– Rynek wierzy, że ceny w zasadzie już nie spadną – uważa Kevin Norrish, analityk rynku energetycznego Barclays Capital. – Pytanie tylko, o ile jeszcze wzrosną – dodaje. Międzynarodowa Agencja Energetyczna ze swojej strony ostrzega, że w 2015 r. wręcz może dojść do kryzysu podażowego.Ceny windowane są przede wszystkim przez obawy o poziom dostaw przy stale rosnącym popycie. – Stały wzrost popytu na energię i szybki wzrost gospodarczy będą windowały ceny – uważa prezes koncernu naftowego Royal Dutch Shell Jeroen Van der Veer. Dodaje, że po 2015 r., kiedy nie będzie już możliwa eksploatacja najłatwiej dostępnych złóż ropy i gazu, ceny pójdą w górę jeszcze bardziej.
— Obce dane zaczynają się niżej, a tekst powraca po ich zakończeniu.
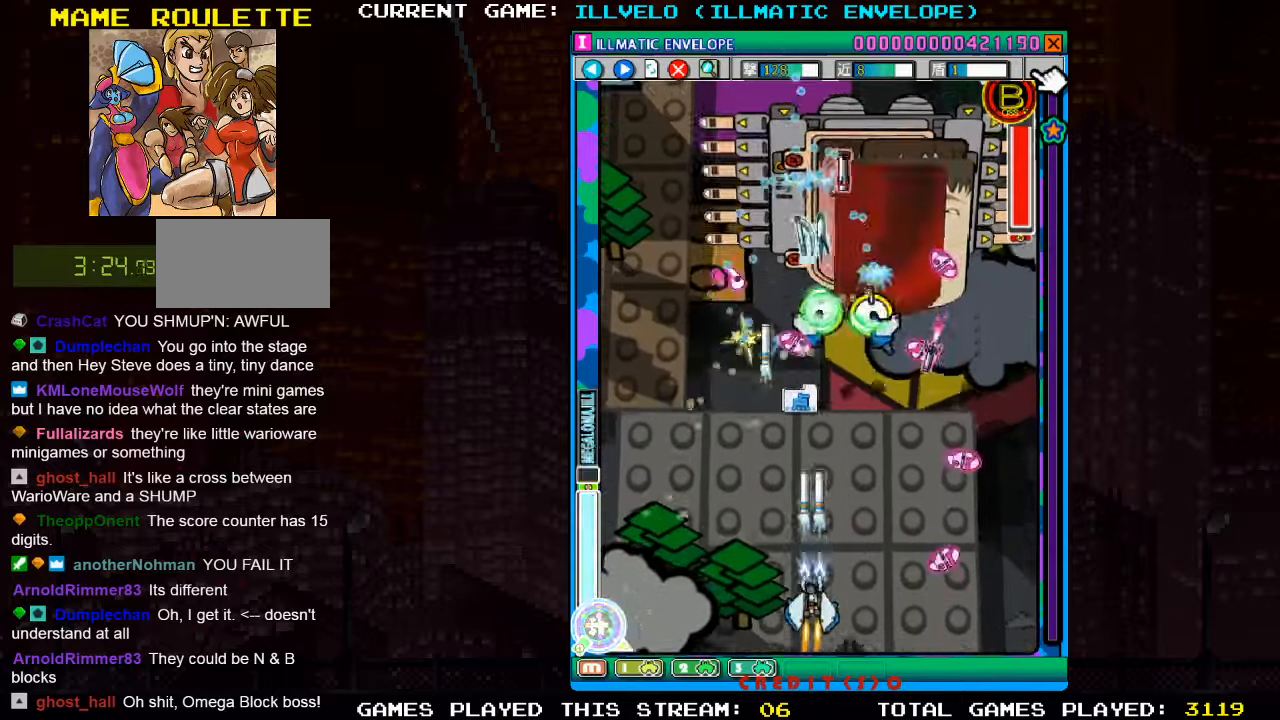
{"buttons": ["SQUARE"], "left_stick": "up-right", "events": [[16, "SQUARE", "down"], [83, "SQUARE", "up"], [166, "SQUARE", "down"], [166, "left_stick", "up-left"], [250, "SQUARE", "up"], [316, "SQUARE", "down"], [466, "left_stick", "up-right"]]}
W dodatku dojdzie do spadku wydobycia w krajach nienależących do OPEC, gdzie inwestycje w produkcję nie są tak wysokie jak w krajach kartelu.Koszty wydobycia ropy także stale rosną. Podrożały surowce niezbędne do produkcji ropy i gazu.
Eksperci wskazują też, że złoża są coraz trudniej dostępne. Niektóre z nich znajdują się pod wieczną zmarzliną lub głęboko pod dnem morza. Na przykład produkcja ropy z roponośnych piasków w Kanadzie kosztuje około 50 dolarów za baryłkę w porównaniu z pięcioma – sześcioma dolarami za baryłkę wydobywaną na pustyni w Arabii Saudyjskiej.